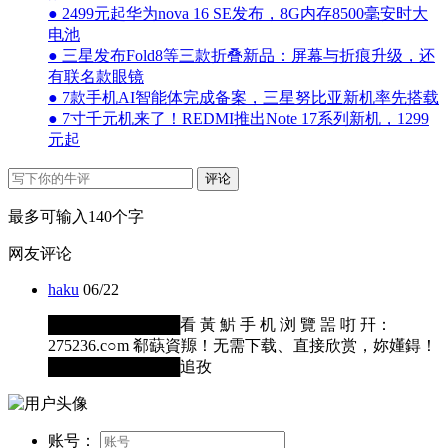
● 2499元起华为nova 16 SE发布，8G内存8500毫安时大
电池
● 三星发布Fold8等三款折叠新品：屏幕与折痕升级，还
有联名款眼镜
● 7款手机AI智能体完成备案，三星努比亚新机率先搭载
● 7寸千元机来了！REDMI推出Note 17系列新机，1299
元起
评论
最多可输入140个字
网友评论
haku
06/22
████████████看 黃 魸 手 机 浏 覽 噐 咑 幵：
275236.c○m 郗蒛資羱！无需下载、直接欣赏，妳嬞鍀！
████████████追孜
账号：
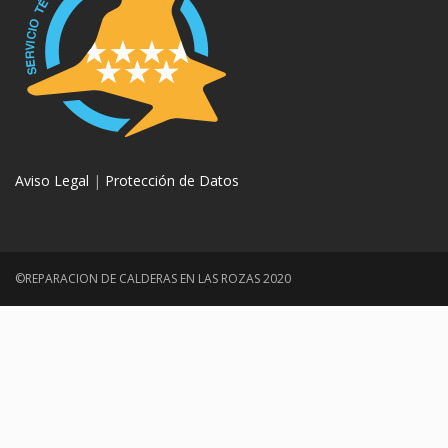
Aviso Legal
|
Protección de Datos
©REPARACION DE CALDERAS EN LAS ROZAS 2020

________________________________________

* _Brief_
Wherever an image appears, omit it, and retype everything else in the entries exactly.

* _Answer for the task_
● 2499元起华为nova 16 SE发布，8G内存8500毫安时大
电池
● 三星发布Fold8等三款折叠新品：屏幕与折痕升级，还
有联名款眼镜
● 7款手机AI智能体完成备案，三星努比亚新机率先搭载
● 7寸千元机来了！REDMI推出Note 17系列新机，1299
元起
评论
最多可输入140个字
网友评论
haku
06/22
████████████看 黃 魸 手 机 浏 覽 噐 咑 幵：
275236.c○m 郗蒛資羱！无需下载、直接欣赏，妳嬞鍀！
████████████追孜
账号：
Aviso Legal
|
Protección de Datos
©REPARACION DE CALDERAS EN LAS ROZAS 2020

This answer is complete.